Breakfast: Bright grass and even brighter sun, no clouds, the air full of birds whose names I don’t know; I’ve always regretted that I can’t identify birds by name. The way they let the wind carry them, as effortlessly as if flying were the norm, as if it took hard work to stay on the ground.
 
At the moment Susanna is reading to Esther for the thousandth time from the book about the mouse and the cheese moon, the little one is laughing and clapping, and I’m quickly finishing my writing before I head out. We’re running low on provisions, someone has to go down to the village, and I volunteered. Get away. Susanna said thank you and held my hand, and I looked into her eyes. They’re not actually blue, more turquoise, with a sprinkling of black.
 
 
Will you read me your new scenes?
You don’t really want me to.
Don’t be so sensitive, of course I do.
I don’t have much yet.
 
 
It just dawned on me where I know the terrifying woman from. I saw her in the photo on the wall in the laundry room—just to the right of the Miele washing machine and the dryer, I noticed it on the first day. But to get nightmares from that is really too much.

Reading Group Guide

The material presented within this guide is intended to provide topics of discussion for your reading group. You Should Have Left is a haunting portrayal of a man fighting against the unknown, both inside and outside of himself. Please us these questions as guidelines only, and feel free to wander in your discussion!

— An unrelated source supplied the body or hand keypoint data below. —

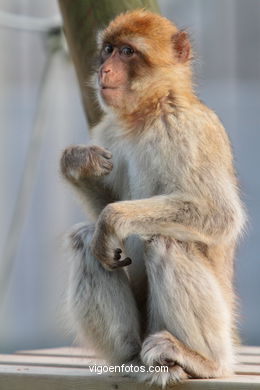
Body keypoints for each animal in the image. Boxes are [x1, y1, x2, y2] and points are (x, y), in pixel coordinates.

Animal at [60, 9, 246, 386]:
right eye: (108, 49)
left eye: (127, 52)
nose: (104, 70)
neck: (146, 113)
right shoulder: (107, 131)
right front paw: (78, 164)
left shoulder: (186, 127)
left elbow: (220, 214)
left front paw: (113, 218)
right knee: (85, 239)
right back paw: (130, 355)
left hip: (215, 327)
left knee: (165, 240)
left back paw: (205, 362)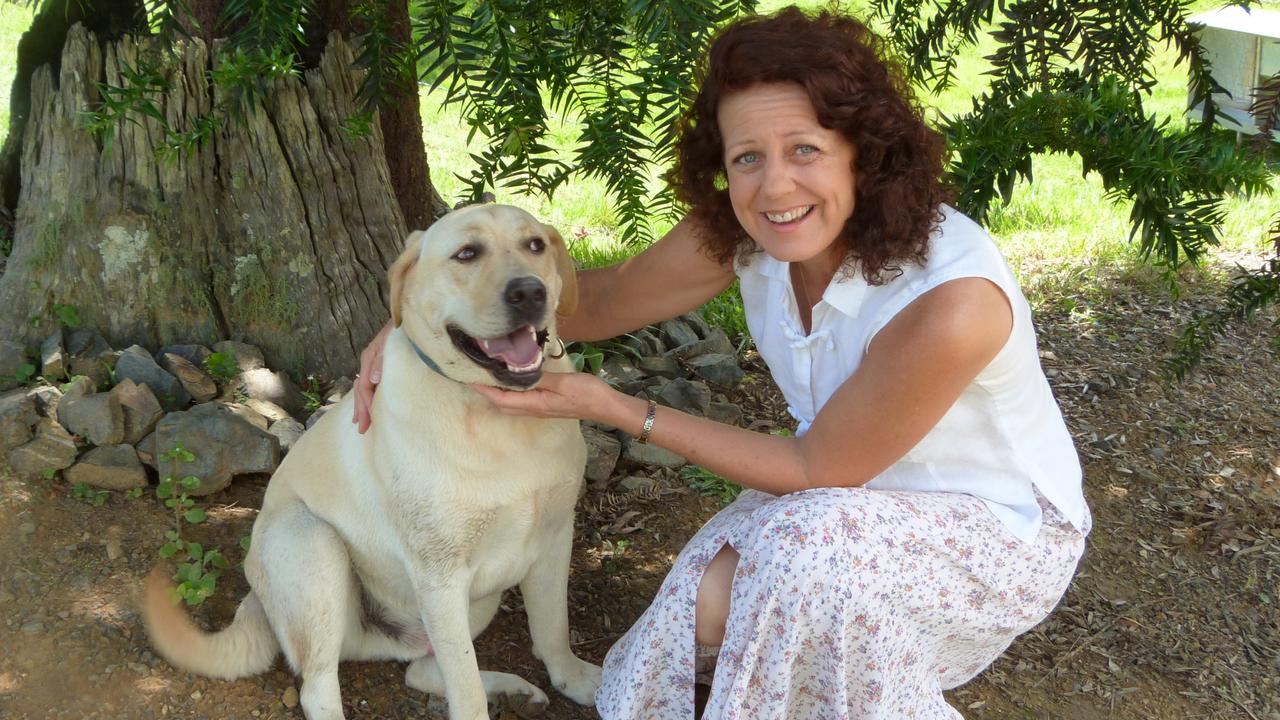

1. In the beginning, the narrator and his family move to a vacation home in Germany. What is his initial reaction to the setting?

2. How does the relationship between the narrator and his wife seem when they move in? What about his relationship with his daughter?

3. How do the characters/plot from Besties contribute to the story of the narrator and his family?

4. “Marriage. The secret is that you love each other anyway” (p. 9). How do you feel about that statement?

5. After the first unintended words in his journal, and his first nightmare, what did you think of the narrator’s mental state?

6. Discuss the narrator’s trip to the village store. Why do you think the proprietor questions him so closely about Steller? Who/what does Steller represent?

7. The narrator’s reflection seems to keep disappearing. Perhaps a trick of the light? A picture that was nailed to the wall disappears. Do you think the house is trying to drive him crazy? What other explanations might there be?

8. Susanna and the narrator agree to leave immediately. While she’s packing, he discovers evidence of her affair. Do you think it’s a coincidence that this happens when they were all about to get away?

9. Discuss what happens when the narrator tries to use the triangle ruler.

10. The store proprietor tells the narrator that the road has always been there, and local legend says a tower once stood where the house is. “The devil built it and a wizard destroyed it, with God’s help. Or the other way around, a wizard built it, and God destroyed it” (p. 87). How does this fit in with what is happening to the family?

11. The narrator tries to escape down the mountain with his daughter, only to be returned to the place where he started. What is his reaction?

12. “It’s the place itself. It’s not the house. The house is harmless, it’s simply standing where nothing should stand” (p. 102). Discuss what this means.

13. “I know now why they all have faces like that. Why they look the way they look. It’s because of the things they have seen” (p. 103). Who is the narrator describing? Who do you think they are?

14. Do you think the house is trying to make the family leave, or trap them there?

15. How much of what happens to the narrator is due to him going insane?

16. What do you think happens to the narrator at the end?